Context
The Instagram Reels team wants to test a new ranking change that is expected to increase short-term engagement, especially IG Save rate, but leadership is worried that optimizing for immediate engagement could hurt long-term retention. You are asked to design an experiment with a persistent holdout to measure long-term effects before a broad launch.
Hypothesis Seed
The proposed Reels ranker surfaces more “save-worthy” content using a new prediction feature. The team believes this will improve the AARRR engagement funnel at the Activation/Retention stages: more users save Reels now, and a subset returns more often over the next 8 weeks.
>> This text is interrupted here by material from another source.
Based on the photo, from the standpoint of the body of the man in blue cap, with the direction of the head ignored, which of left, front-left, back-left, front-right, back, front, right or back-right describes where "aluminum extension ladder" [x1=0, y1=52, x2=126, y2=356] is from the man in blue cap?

However, there is also risk of a novelty effect (primacy effect), creator ecosystem shifts, and spillovers through sharing.
Constraints
- Eligible population: 24M daily active Instagram users globally who watch at least 1 Reel/day
- Traffic budget: at most 10% of eligible users can be withheld from the new ranker as a long-term holdout because product leadership wants fast rollout
- Maximum initial readout: 14 days for short-term decisioning
- Long-term holdout measurement window: 8 weeks after launch
- False positives are costly because shipping a ranker that boosts short-term saves but harms retention would be hard to unwind
- Meta experimentation stack supports user-level randomization, CUPED using 28-day pre-experiment covariates, and automated SRM checks
Deliverables
- Define the null and alternative hypotheses for both the 14-day launch readout and the 8-week holdout readout.
- Specify the primary metric, secondary metrics, and guardrails, including an explicit MDE and why IG Save should or should not be the primary metric.
- Calculate the required sample size for the long-term holdout using real numbers, and translate it into feasibility given the available traffic.
- Choose the unit of randomization, allocation, and duration; explain how you would use CUPED and how you would pre-register the analysis plan.
- State a clear ship / don’t-ship / iterate rule that respects guardrails and addresses pitfalls such as peeking, novelty effect, SRM, and network interference.